Graph API - Delegated permissions for Sites.Selected

Question

I am familiar with the Sites.Selected application permissions, but I don't think it fits my usecase.

I have an app on which I want to be able to impersonate users in a tenant, using the necessary delegated permissions works great for this.
However, I would like to restrict the app access to specific sites, as some sites that a logged in user has access to might have confidential information. Is there a way to do this currently?
I would imagine that delegated Sites.Selected permissions would be the way, but from what I could find in the two blog posts (controlling-app-access-on-specific-sharepoint-site-collections and updates-on-controlling-app-specific-access-on-specific-sharepoint-sites-sites-selected), this is not (yet?) possible.

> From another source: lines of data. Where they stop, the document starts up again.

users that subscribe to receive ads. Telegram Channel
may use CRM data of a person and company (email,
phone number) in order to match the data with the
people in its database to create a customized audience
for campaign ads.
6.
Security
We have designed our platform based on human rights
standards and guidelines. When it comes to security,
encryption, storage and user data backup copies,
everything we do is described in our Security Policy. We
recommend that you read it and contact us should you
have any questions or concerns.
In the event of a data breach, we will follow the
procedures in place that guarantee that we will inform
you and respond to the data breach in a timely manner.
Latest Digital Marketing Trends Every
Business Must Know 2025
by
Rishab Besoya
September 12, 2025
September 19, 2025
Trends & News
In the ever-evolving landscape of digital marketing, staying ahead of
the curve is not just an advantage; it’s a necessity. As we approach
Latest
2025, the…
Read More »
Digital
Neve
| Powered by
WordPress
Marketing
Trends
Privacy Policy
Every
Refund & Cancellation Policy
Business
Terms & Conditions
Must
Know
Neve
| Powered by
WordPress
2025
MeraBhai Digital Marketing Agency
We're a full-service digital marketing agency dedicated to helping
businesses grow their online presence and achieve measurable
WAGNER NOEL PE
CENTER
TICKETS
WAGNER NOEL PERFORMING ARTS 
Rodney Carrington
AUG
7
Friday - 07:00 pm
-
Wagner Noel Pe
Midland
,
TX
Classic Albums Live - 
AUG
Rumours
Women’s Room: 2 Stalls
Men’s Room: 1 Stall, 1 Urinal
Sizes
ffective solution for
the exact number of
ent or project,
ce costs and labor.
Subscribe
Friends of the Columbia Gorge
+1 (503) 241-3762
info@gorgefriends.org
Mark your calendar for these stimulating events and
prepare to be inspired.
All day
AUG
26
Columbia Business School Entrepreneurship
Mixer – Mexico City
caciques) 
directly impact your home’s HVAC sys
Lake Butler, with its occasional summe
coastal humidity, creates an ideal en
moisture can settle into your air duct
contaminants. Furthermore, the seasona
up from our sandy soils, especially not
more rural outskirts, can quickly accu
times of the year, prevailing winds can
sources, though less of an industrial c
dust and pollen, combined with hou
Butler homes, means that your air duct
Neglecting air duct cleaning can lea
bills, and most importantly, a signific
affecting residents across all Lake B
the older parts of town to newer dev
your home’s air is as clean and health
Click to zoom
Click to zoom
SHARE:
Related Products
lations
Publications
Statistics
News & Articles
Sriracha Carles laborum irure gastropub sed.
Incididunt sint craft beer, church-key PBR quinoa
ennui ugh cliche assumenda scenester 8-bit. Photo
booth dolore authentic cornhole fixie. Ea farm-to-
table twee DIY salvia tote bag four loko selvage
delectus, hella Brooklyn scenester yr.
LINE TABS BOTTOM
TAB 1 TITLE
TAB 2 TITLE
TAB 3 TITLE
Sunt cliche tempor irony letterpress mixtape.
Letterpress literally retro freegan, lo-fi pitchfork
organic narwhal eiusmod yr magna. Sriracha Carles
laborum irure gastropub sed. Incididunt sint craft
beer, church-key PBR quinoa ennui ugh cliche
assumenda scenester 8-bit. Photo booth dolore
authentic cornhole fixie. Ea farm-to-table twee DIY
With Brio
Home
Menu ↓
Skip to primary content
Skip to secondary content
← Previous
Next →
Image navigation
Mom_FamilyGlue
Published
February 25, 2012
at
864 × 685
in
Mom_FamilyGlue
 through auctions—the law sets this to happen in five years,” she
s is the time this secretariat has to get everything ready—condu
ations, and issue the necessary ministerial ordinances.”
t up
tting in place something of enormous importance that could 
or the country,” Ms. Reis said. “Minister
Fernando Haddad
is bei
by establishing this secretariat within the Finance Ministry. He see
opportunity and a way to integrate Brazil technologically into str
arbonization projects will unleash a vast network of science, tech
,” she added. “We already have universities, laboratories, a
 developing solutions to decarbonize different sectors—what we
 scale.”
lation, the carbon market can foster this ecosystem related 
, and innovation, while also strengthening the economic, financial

So, are there concrete plans to support this? If so, when is this planned?
And for the time being, would there be another solution to this problem? It could be my approach is just wrong, so any ideas are welcome.

Thanks!

Answer 1

Hello,

I found this, i think is answer to your questions.
https://techwizard.cloud/2022/03/20/sharepoint-and-graph-api-app-only-permissions-for-selected-sites/

Please remember to "Accept Answer" if any answer/reply helped, so that others in the community facing similar issues can easily find the solution.

Answer 2

If the logged on user already has rights to the sites, then limiting the sites they can access authenticating through the Azure App wont do any good since they can get to them anyway outside of the app.
The Sites.Selected. permission is designed for application access , not for a delegated user.
In this case, I would recommend you remove the permissions from any site this user should not have access to.